## TEXT
☆ ☆ ☆ ☆

The number of customers in 2015 is : 231,294
The number of customers in 2016 is : 204,646
The number of customers in 2017 is : 249,987


#### Total Customers Previous Year

In [19]:
def calc_cust_prev(curr_year):
    """
    Calculates number of customers in previous year
        Inputs:
            curr_year: Current year
    """
    if curr_year == 2015:
        return 0
    else:
        cust_prev = set(df.loc[df["year"] == curr_year - 1]["customer_email"])

    return len(cust_prev)


In [20]:
for i in [2015, 2016, 2017]:
    if i == 2015:
        print(
            "Current year is {}, number of customers in the previous year is : {:,}".format(
                i, calc_cust_prev(i)
            )
        )
    else:
        print(
            "Current year is {}, number of customers in the previous year {} is : {:,}".format(
                i, i - 1, calc_cust_prev(i)

☆ ☆ ☆ ☆

## DATA SHOWN

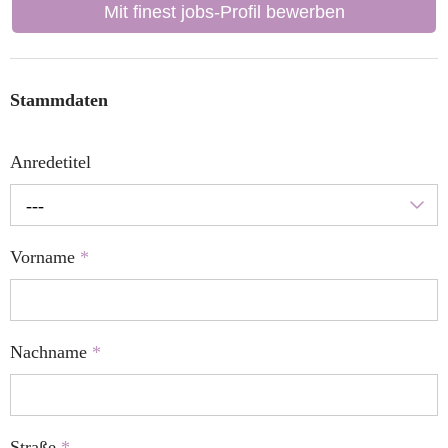
Mit finest jobs-Profil bewerben
Stammdaten
Anredetitel
---
Vorname
*
Nachname
*
Straße
*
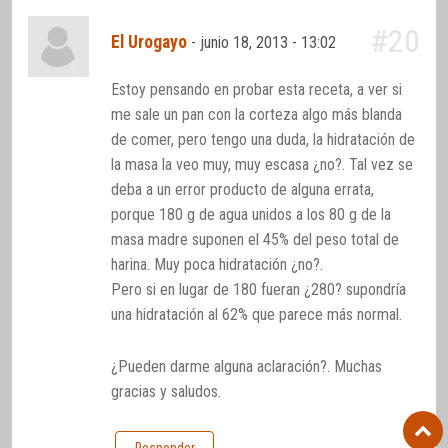
#20
El Urogayo
-
junio 18, 2013 - 13:02
Estoy pensando en probar esta receta, a ver si
me sale un pan con la corteza algo más blanda
de comer, pero tengo una duda, la hidratación de
la masa la veo muy, muy escasa ¿no?. Tal vez se
deba a un error producto de alguna errata,
porque 180 g de agua unidos a los 80 g de la
masa madre suponen el 45% del peso total de
harina. Muy poca hidratación ¿no?.
Pero si en lugar de 180 fueran ¿280? supondría
una hidratación al 62% que parece más normal.
¿Pueden darme alguna aclaración?. Muchas
gracias y saludos.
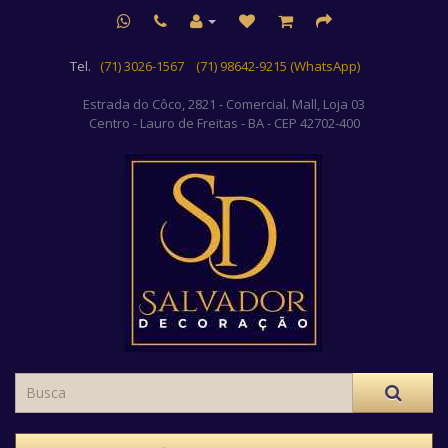
Tel.
(71) 3026-1567
(71) 98642-9215 (WhatsApp)
Estrada do Côco, 2821 - Comercial. Mall, Loja 03
Centro
- Lauro de Freitas - BA - CEP 42702-400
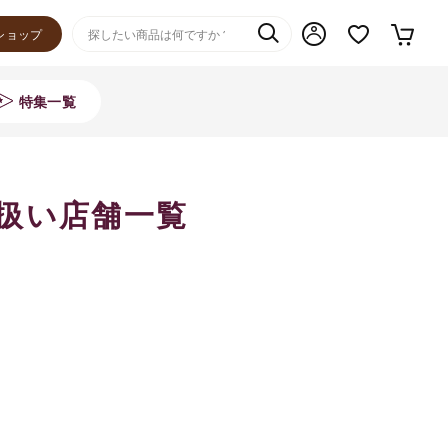
ショップ
特集一覧
り扱い店舗一覧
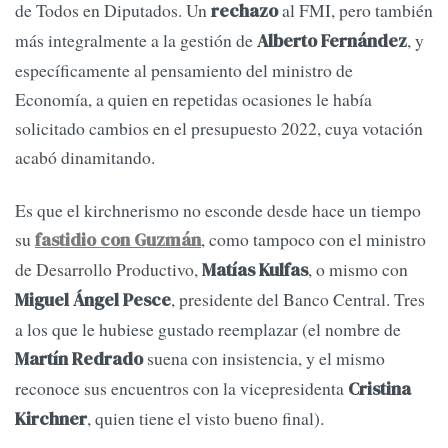
de Todos en Diputados. Un
al FMI, pero también
rechazo
más integralmente a la gestión de
, y
Alberto Fernández
específicamente al pensamiento del ministro de
Economía, a quien en repetidas ocasiones le había
solicitado cambios en el presupuesto 2022, cuya votación
acabó dinamitando.
Es que el kirchnerismo no esconde desde hace un tiempo
su
, como tampoco con el ministro
fastidio con Guzmán
de Desarrollo Productivo,
, o mismo con
Matías Kulfas
, presidente del Banco Central. Tres
Miguel Ángel Pesce
a los que le hubiese gustado reemplazar (el nombre de
suena con insistencia, y el mismo
Martín Redrado
reconoce sus encuentros con la vicepresidenta
Cristina
, quien tiene el visto bueno final).
Kirchner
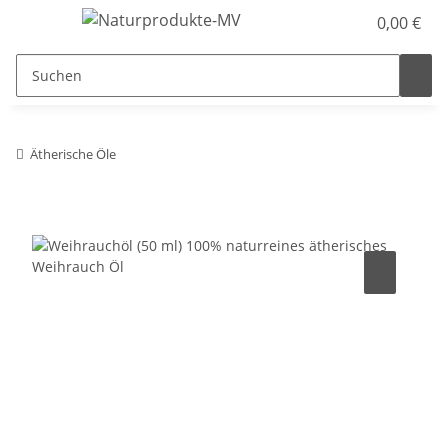
0,00 €
Ätherische Öle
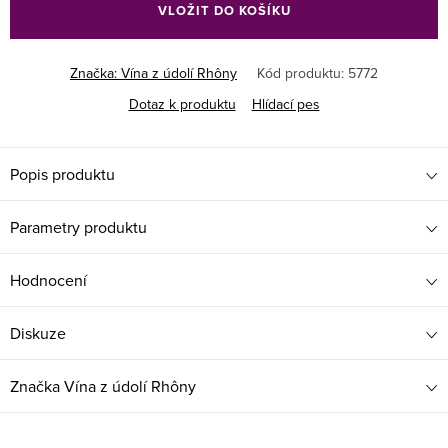
VLOŽIT DO KOŠÍKU
Značka:
Vína z údolí Rhôny
Kód produktu:
5772
Dotaz k produktu
Hlídací pes
Popis produktu
Parametry produktu
Hodnocení
Diskuze
Značka
Vína z údolí Rhôny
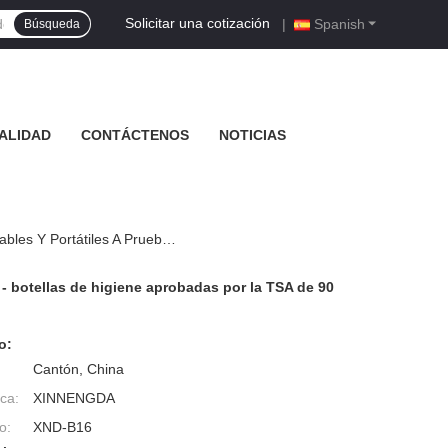
Solicitar una cotización
|
Spanish
Búsqueda
ALIDAD
CONTÁCTENOS
NOTICIAS
Conjunto De Botellas De Silicona Para Viajes De Grado Alimenticio - Botellas De Higiene Aprobadas Por La TSA De 90 Ml Reutilizables Y Portátiles A Prueba De Fugas
 - botellas de higiene aprobadas por la TSA de 90
o:
Cantón, China
ca:
XINNENGDA
o:
XND-B16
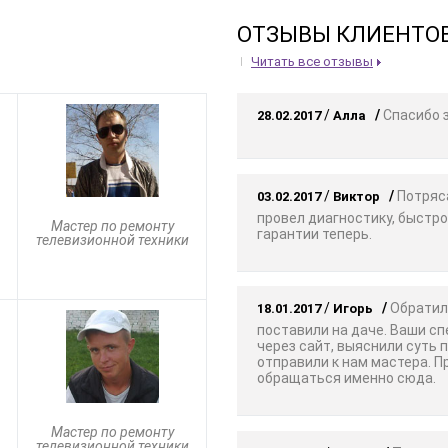
ОТЗЫВЫ КЛИЕНТО
Читать все отзывы
/
/
Спасибо з
28.02.2017
Алла
/
/
Потряса
03.02.2017
Виктор
провел диагностику, быстро
Мастер по ремонту
гарантии теперь.
телевизионной техники
/
/
Обратили
18.01.2017
Игорь
поставили на даче. Ваши с
через сайт, выяснили суть 
отправили к нам мастера. 
обращаться именно сюда.
Мастер по ремонту
телевизионной техники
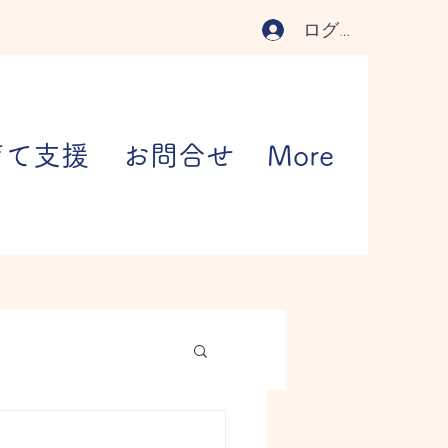
ログイン
育て支援
お問合せ
More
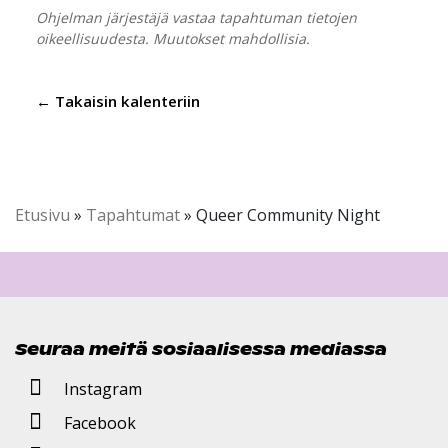
Ohjelman järjestäjä vastaa tapahtuman tietojen
oikeellisuudesta. Muutokset mahdollisia.
← Takaisin kalenteriin
Etusivu
»
Tapahtumat
»
Queer Community Night
Seuraa meitä sosiaalisessa mediassa
Instagram
Facebook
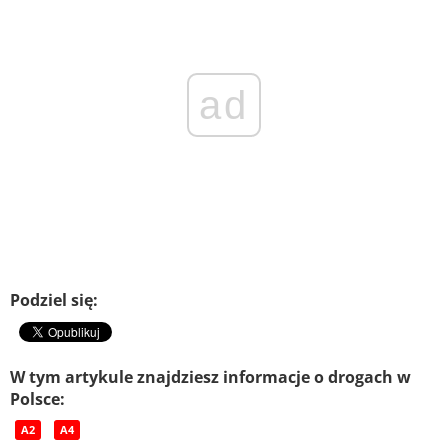
ad
Podziel się:
W tym artykule znajdziesz informacje o drogach w
Polsce:
A2
A4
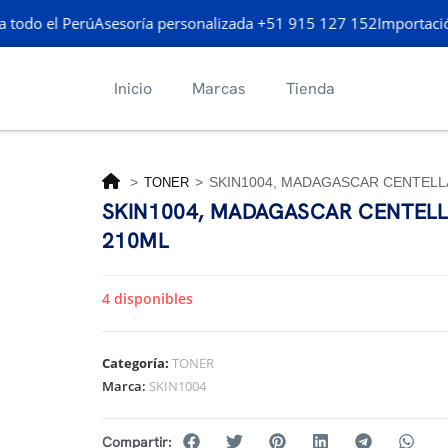
todo el Perú
Asesoría personalizada +51 915 127 152
Importación
Inicio
Marcas
Tienda
>
>
SKIN1004, MADAGASCAR CENTELL
TONER
SKIN1004, MADAGASCAR CENTELL
210ML
4 disponibles
Categoría:
TONER
Marca:
SKIN1004
Compartir:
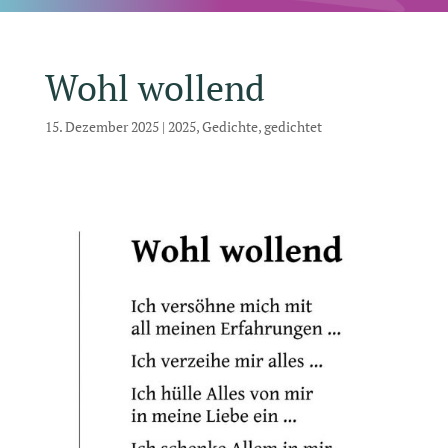
Wohl wollend
15. Dezember 2025
|
2025
,
Gedichte
,
gedichtet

☆ ☆ ☆ ☆

## PROBLEM SET
1/ List the customer count that the notebook excerpt reports for each year.
2/ Begin at the first line of the records and stop after the line that contains "gracias y saludos.". Rewrite those lines with "hidratación" replaced by "humedad" and the pictures left out.

## YOUR WRITTEN ANSWERS
1/
2015: 231,294
2016: 204,646
2017: 249,987

2/
Mit finest jobs-Profil bewerben
Stammdaten
Anredetitel
---
Vorname
*
Nachname
*
Straße
*
#20
El Urogayo
-
junio 18, 2013 - 13:02
Estoy pensando en probar esta receta, a ver si
me sale un pan con la corteza algo más blanda
de comer, pero tengo una duda, la humedad de
la masa la veo muy, muy escasa ¿no?. Tal vez se
deba a un error producto de alguna errata,
porque 180 g de agua unidos a los 80 g de la
masa madre suponen el 45% del peso total de
harina. Muy poca humedad ¿no?.
Pero si en lugar de 180 fueran ¿280? supondría
una humedad al 62% que parece más normal.
¿Pueden darme alguna aclaración?. Muchas
gracias y saludos.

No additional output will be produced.